The Hippodrome's huge running costs made it a perennial financial failure, and a series of producers tried and failed to make money from the theater. It became a location for vaudeville productions in 1923 before being leased for budget opera performances, then finally becoming a sports arena.

==Decline and fall==
In 1922, the elephants that graced the stage of the Hippodrome since its opening moved uptown to the Bronx's Royal Theater. On arrival, stage worker Miller Renard recalled, the elephants were greeted with extraordinary fanfare:

The next day the Borough President gives them a dinner on the lawn of the Chamber of Commerce up on Tremont Avenue, with special dinner menus for the elephants. It was some show to see all those elephants march up those steps to the table where each elephant had a bale of hay. The[n], the Borough President welcomes the elephants to the Bronx, and the place is just mobbed with people. And that was the worst week's business we ever done in that theatre.

In 1925, movies were added to the vaudeville, but within a few years, competition from the newer and more sumptuous movie palaces in the Broadway-Times Square area forced Keith-Albee-Orpheum, which was merged into RKO by May 1928, to sell the theater. Several attempts to use the Hippodrome for plays and operas failed, and it remained dark until 1935, when producer Billy Rose leased it for his spectacular Rodgers & Hart circus musical Jumbo, which received favorable reviews but lasted only five months due to the Great Depression.
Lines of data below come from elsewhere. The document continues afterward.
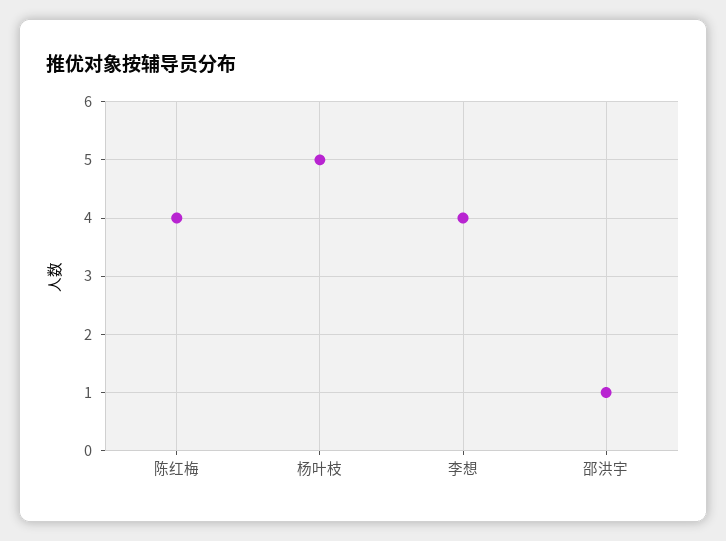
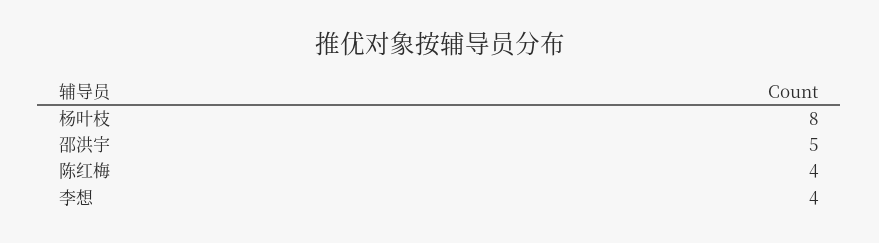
  {
    "陈红梅": 4,
-   "杨叶枝": 5,
+   "杨叶枝": 8,
    "李想": 4,
-   "邵洪宇": 1
+   "邵洪宇": 5
  }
After that, the Hippodrome sputtered through bookings of late-run movies, boxing, wrestling, and jai alai games, then was demolished in 1939 as the value of real estate on Sixth Avenue began to escalate. It closed on August 16, 1939, and was demolished. World War II delayed re-development, and the Hippodrome site remained vacant for over a decade.

==Legacy==
The office building and parking garage built on the site in 1951–52, owned by Edison Properties, uses the name "The Hippodrome Center." Through the 1960s, the modern building was the corporate headquarters of the Charter Communications media publishing company.

==Selected shows==
- A Yankee Circus on Mars and The Raiders (1905)
- A Society Circus (1905)
- Pioneer Days and Neptune's Daughter (1906)
- The Auto Race (1907)
- Sporting Days (1908)
- A Trip to Japan (1909)
- The International Cup, the Ballet of Niagara, and the Earthquake (1910)
- Around the World (1912)
- Under Many Flags (1912)
- America (1913)
- Wars of the World (1915)
- Hip! Hip! Hooray! (1915)
- The Big Show (1916)
- Cheer Up (1917)
- Everything (1918)
- Happy Days (1919)
- Good Times (1920)
- Get Together (1921)
- Better Times (1922)
- Jumbo (1935)

==In popular culture==
- In 1915, John Philip Sousa composed a march titled "The New York Hippodrome" commemorating his band's performance run in the Hip Hip Hooray extravaganza at this venue.
- In 1944, in the Leonard Bernstein musical On the Town, Chip isn't aware of its demolition in the number "Come Up to My Place."
- The 1952 film Million Dollar Mermaid has scenes set in the Hippodrome with Esther Williams playing Annette Kellerman in water ballets, Maria Tallchief as Anna Pavlova and Rod Rogers as Marceline.